◆ **Excerpted passage**:

3. FUNDING. Amounts payable under this Agreement shall be “unfunded,” as that term is used in Sections 201(2), 30l(a)(3), 401(a)(1) and 4021(b)(6) of the Employee Retirement Income Security Act of 1974, as amended (“ERISA”), with respect to unfunded plans maintained primarily for the purpose of providing deferred compensation to a select group of management or highly compensated employees. Accordingly, the Bank shall not be required to segregate or earmark any of its assets for the benefit of the Director or his beneficiary(ies), and each such person shall have only a contractual right against the Bank for amounts payable hereunder. The rights and interests of the Director or his beneficiary(ies) shall not be subject in any manner to anticipation, alienation, sale, transfer, assignment, pledge or encumbrance by the Director or any person claiming under or through the Director, nor shall they be subject to the debts, contracts, liabilities or torts of the Director or anyone else prior to payment other than the claims of the creditors of the Bank to the assets of the Bank.

4. MISCELLANEOUS.

(a) The Bank and the Director acknowledge that this Agreement supersedes the 1987 Deferred Compensation Agreement and the 1990 Deferred Compensation Agreement, which are

 

-4-


amended and restated in their entirety as this Agreement. Except for the 1987 Deferred Compensation Agreement and the 1990 Deferred Compensation Agreement, this Agreement shall not supersede any other contract, whether oral or written, between the Bank and the Director, nor shall it affect or impair the rights and obligations of the Bank and the Director, respectively, thereunder. Nothing contained herein shall impose any obligation on the Bank to continue the employment or service of the Director.

(b) This Agreement shall be binding upon and inure to the benefit of the Director, his designees, heirs and legal representatives and upon the Bank and any successor to the Bank, including any successor arising in the event of the merger or consolidation of the Bank with or into any other entity, or the disposition of all or substantially all of the assets of the Bank.

(c) This Agreement shall be executed in duplicate, and each executed copy of this Agreement shall be deemed an original.

(d) This Agreement shall be governed by and construed in accordance with the laws of the State of Connecticut, without reference to principles of conflict of laws.

(e) This Agreement may not be amended or modified otherwise than by a written agreement executed by the parties hereto or their respective successors and legal representatives.

 

-5-


(f) The invalidity or unenforceability of any provision of this Agreement shall not affect the validity or enforceability of any other provision of this Agreement.

◆ **Task prompt**: Rewrite the part of the deferred compensation agreement excerpt between "(c) This Agreement" and "and legal representatives.", inclusive, changing "Connecticut" to "New York". These records are separate material, unrelated to the deferred compensation agreement excerpt.

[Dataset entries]
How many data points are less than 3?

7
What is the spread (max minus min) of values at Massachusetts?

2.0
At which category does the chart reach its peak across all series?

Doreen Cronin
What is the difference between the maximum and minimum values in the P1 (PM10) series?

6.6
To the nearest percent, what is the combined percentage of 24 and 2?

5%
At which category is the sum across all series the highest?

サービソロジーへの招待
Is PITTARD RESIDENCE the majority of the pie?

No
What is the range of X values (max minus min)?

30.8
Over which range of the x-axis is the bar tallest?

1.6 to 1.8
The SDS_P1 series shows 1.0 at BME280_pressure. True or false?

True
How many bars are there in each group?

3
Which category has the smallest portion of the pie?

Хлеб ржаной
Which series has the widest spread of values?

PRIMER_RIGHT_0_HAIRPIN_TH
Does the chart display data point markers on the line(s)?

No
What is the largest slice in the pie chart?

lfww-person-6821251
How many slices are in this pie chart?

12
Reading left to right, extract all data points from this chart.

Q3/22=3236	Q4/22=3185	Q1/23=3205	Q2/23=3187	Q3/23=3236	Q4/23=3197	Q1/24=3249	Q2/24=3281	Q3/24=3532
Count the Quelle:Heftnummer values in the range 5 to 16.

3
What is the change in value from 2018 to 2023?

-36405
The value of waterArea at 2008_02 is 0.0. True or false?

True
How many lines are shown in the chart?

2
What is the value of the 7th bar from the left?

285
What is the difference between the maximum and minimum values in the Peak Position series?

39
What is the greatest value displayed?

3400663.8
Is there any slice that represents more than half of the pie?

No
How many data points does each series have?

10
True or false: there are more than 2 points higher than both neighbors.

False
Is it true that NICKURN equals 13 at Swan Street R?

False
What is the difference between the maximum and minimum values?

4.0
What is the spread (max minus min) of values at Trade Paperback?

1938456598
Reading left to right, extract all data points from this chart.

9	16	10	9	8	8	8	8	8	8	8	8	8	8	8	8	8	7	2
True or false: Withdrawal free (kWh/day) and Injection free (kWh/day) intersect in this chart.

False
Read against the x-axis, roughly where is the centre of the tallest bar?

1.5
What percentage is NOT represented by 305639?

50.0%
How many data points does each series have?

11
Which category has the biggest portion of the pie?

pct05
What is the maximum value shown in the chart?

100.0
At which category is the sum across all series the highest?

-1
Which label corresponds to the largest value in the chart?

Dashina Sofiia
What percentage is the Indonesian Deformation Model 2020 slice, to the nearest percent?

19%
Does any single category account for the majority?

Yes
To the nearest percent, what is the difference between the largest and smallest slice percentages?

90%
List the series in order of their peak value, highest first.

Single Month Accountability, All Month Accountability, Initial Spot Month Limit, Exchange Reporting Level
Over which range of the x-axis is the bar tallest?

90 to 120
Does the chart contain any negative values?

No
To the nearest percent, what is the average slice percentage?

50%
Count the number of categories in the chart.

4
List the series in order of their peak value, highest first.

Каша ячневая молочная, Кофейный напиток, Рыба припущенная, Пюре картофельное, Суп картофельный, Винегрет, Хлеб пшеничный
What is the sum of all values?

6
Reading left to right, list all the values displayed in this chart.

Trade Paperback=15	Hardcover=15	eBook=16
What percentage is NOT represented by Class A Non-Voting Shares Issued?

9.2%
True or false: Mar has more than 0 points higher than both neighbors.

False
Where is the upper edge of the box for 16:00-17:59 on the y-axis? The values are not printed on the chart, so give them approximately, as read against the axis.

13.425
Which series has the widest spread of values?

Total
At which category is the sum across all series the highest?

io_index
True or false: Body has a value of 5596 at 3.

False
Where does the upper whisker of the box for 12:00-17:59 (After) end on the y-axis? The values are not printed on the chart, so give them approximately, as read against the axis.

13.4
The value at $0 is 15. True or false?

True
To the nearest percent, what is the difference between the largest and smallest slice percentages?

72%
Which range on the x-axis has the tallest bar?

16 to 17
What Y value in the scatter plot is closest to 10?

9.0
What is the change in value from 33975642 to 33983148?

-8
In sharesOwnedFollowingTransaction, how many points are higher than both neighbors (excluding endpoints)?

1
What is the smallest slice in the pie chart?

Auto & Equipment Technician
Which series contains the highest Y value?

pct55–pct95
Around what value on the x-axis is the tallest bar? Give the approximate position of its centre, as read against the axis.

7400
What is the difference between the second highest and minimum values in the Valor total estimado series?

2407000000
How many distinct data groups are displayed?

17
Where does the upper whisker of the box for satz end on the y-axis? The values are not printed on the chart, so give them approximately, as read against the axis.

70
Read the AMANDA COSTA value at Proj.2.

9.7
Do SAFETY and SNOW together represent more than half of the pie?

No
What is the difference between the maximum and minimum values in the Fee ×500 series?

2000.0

◆ **Your solution**:
(c) This Agreement shall be executed in duplicate, and each executed copy of this Agreement shall be deemed an original.

(d) This Agreement shall be governed by and construed in accordance with the laws of the State of New York, without reference to principles of conflict of laws.

(e) This Agreement may not be amended or modified otherwise than by a written agreement executed by the parties hereto or their respective successors and legal representatives.